Antonio Muñoz Molina 1956 yılında Uveda’da doğdu. Madrid’de gazetecilik eğitimi gördükten sonra Granada Üniversitesi’nden sanat tarihi diploması aldı. 1974 yılından bu yana Granada’da yaşamaktadır. İspanyol yeni roman akımının örneklerini vermiş olan Molina çeşitli edebiyat ödülleri sahibi olup, 1996 yılında kabul edildiği İspanyol Edebiyat Akademisi’nin en genç üyesidir. Yazarın Lizbon’da Bir Kış, Ne Mutlu!, Savaşma Arzusu adlı romanları Türkçeye çevrilmiştir.
Antonio Munoz Molina Kitapları - Eserleri
- Dolunay
- Merdivendeki Ayak Seslerin
- Lizbon'da Kış
- Savaşma Arzusu
- Emevilerin Kordobası
- Ne Mutlu!
- Güzel Karanlık
- Sefarad
Antonio Munoz Molina Alıntıları - Sözleri
- “Onunla konuşmak, iyi bilinen ama uzun zamandır konuşulmamış bir dili kullanmak gibiydi...” (Merdivendeki Ayak Seslerin)
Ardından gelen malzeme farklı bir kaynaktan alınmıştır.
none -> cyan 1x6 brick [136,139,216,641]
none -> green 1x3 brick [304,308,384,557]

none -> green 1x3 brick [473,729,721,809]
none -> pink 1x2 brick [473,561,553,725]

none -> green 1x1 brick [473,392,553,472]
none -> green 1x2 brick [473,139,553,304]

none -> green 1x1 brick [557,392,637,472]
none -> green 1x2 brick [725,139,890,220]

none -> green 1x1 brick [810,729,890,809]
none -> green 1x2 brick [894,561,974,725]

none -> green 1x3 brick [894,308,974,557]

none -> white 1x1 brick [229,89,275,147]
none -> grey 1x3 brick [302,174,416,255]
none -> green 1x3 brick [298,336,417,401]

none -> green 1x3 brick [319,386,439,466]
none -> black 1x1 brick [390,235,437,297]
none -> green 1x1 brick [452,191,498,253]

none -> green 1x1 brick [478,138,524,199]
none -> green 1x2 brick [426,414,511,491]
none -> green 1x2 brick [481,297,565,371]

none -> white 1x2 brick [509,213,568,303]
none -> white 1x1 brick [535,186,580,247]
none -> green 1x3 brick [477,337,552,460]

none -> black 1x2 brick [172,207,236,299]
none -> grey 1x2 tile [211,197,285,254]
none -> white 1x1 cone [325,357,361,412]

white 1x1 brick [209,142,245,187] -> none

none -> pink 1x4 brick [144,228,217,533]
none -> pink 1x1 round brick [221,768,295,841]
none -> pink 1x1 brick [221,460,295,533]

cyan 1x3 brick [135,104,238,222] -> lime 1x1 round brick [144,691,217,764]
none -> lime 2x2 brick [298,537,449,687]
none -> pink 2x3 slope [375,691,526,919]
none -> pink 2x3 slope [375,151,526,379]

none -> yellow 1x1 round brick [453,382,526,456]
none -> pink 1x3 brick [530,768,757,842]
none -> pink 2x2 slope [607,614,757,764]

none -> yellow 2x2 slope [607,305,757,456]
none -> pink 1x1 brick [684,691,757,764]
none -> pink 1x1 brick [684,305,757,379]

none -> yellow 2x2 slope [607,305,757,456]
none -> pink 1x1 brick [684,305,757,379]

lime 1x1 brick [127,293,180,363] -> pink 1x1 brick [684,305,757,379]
- Tecrübenin özelliği, benzerlerimizle, bizden önce yaşadıkları veya henüz doğmadıkları için hiç göremeyeceğimiz, bizden habersiz suç ortağımız olacak kadar bize benzeyen kadın ve erkekler... Bu kişilerin bazıları, bizimle aynı çağda yaşar, hatta belki aynı kentin havasını teneffüs eder... (Emevilerin Kordobası)
- (...) ona öyle sabit gözlerle bakmıştı ki uzun yıllar önce Öğrenci Yurdu'na adım atar atmaz o ufak, miyop, yorgun, kahin gözlerin, ondaki terk edilmişliği, kini, utancı, açlığı, hatta nefreti, yatılı okula, okulun içindeki her şeye, dış dünyaya karşı duyduğu hiç dinmeyen gizli nefreti (...) duyduğu hafif ürpertiyi hissetmişti. (Dolunay)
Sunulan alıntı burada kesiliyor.